>>>
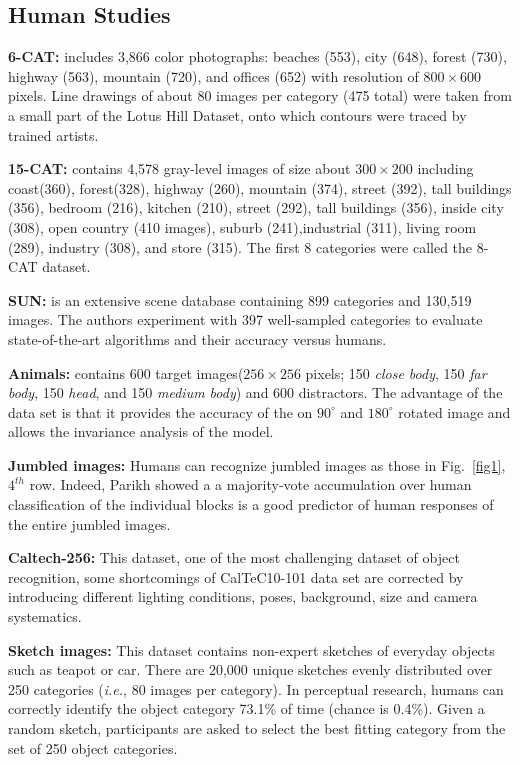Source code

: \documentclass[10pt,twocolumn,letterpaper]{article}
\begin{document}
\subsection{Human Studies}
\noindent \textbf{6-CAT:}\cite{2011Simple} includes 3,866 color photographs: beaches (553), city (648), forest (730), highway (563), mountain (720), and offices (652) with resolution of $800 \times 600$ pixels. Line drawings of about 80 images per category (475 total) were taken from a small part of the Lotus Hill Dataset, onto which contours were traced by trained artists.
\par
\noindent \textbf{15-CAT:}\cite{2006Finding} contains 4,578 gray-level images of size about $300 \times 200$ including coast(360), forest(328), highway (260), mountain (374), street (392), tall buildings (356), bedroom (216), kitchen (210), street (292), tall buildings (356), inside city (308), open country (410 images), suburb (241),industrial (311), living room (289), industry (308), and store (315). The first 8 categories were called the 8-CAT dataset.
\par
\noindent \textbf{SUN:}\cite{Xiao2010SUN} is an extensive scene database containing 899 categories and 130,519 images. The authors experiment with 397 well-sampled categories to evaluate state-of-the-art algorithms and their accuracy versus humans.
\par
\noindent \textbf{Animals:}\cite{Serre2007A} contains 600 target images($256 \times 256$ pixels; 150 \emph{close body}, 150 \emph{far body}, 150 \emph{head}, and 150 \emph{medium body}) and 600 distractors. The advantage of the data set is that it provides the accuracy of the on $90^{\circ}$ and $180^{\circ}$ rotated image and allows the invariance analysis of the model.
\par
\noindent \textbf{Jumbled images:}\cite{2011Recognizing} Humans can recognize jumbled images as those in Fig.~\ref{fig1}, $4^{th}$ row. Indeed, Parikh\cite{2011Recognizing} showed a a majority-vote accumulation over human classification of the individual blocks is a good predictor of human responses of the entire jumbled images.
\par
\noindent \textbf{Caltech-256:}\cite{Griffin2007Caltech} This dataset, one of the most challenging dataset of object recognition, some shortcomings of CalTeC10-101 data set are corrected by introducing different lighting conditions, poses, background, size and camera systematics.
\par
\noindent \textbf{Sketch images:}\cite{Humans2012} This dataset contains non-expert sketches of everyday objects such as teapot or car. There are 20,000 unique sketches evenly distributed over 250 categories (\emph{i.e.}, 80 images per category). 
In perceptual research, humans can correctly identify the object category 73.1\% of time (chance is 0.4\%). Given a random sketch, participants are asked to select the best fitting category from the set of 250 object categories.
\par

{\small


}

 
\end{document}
<<<
## [TASK TO COMPLETE]
Where the string "emph" appears in a line of the listing, copy that line.

## [RESPONSE TO THE TASK]
\noindent \textbf{Animals:}\cite{Serre2007A} contains 600 target images($256 \times 256$ pixels; 150 \emph{close body}, 150 \emph{far body}, 150 \emph{head}, and 150 \emph{medium body}) and 600 distractors. The advantage of the data set is that it provides the accuracy of the on $90^{\circ}$ and $180^{\circ}$ rotated image and allows the invariance analysis of the model.
\noindent \textbf{Sketch images:}\cite{Humans2012} This dataset contains non-expert sketches of everyday objects such as teapot or car. There are 20,000 unique sketches evenly distributed over 250 categories (\emph{i.e.}, 80 images per category). 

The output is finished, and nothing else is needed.